Two years ago, during the federal emergency in Flint, I spent some time in the city following a team of civil engineers conducting an investigation. I watched as contractors excavated a residential street, extracting a service line from under the asphalt. The line—a few dozen yards of copper pipe—was evidence at a crime scene, and the scientists labeled it with forensic care. Looking at it coiled on a sun-dappled lawn, dirt still clinging to the copper, I experienced a feeling that I later recognized as disenchantment. What I couldn’t get over was how small the pipe’s diameter was: three-quarters of an inch. This was it? The source of the everyday magic?
For most of my life, running water had been one of those technologies, like the telephone or electric light, that I took for granted. Where the water came from and where it went when it gurgled down the drain were both mysteries that I’d only rarely wondered about. Living in the age of indoor plumbing is a bit like living beside a stream whose headwaters and mouth are distant rumors.
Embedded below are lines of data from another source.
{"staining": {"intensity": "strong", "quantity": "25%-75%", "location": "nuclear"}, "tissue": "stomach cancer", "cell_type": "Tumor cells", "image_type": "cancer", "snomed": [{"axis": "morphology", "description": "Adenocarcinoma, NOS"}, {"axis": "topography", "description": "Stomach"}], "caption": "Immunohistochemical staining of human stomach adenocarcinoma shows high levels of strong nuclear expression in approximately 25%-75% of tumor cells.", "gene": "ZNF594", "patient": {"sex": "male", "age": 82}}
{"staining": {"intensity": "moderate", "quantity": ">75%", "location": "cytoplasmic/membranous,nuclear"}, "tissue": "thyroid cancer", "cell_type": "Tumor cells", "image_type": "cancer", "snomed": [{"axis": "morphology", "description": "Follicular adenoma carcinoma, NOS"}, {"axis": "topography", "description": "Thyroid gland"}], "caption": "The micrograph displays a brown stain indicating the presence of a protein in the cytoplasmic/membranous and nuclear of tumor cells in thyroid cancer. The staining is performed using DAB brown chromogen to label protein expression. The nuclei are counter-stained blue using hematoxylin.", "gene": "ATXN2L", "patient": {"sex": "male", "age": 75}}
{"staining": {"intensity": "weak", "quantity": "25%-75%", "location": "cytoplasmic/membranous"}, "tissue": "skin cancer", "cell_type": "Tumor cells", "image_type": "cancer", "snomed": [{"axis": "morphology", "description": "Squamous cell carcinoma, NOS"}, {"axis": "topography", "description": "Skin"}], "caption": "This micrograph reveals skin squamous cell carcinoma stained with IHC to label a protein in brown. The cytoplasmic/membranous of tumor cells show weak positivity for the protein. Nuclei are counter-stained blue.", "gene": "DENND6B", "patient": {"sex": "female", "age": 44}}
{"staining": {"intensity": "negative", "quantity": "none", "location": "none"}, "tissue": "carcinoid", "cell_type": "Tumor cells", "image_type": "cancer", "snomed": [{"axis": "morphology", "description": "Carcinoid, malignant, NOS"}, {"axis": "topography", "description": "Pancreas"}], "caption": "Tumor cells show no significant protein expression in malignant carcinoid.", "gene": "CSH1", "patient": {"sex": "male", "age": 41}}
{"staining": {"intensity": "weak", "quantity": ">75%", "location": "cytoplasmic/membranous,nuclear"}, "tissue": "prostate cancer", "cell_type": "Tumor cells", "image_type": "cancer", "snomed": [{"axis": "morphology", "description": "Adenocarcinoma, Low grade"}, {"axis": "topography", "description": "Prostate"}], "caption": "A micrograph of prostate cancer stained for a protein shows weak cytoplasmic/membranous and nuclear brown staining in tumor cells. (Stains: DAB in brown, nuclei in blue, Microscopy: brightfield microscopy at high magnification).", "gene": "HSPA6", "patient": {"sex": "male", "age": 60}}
The waterworks of wealthy nations, or at least those of certain zip codes, are a kind of man-made River Lethe. In imperial Rome the aqueduct was a public monument as well as an engineering feat. Buried underground, our own aqueducts invite forgetting. In New York City the subterranean water tunnels constitute, writes David Grann, “a city under the city,” one that few New Yorkers know about, let alone ever see.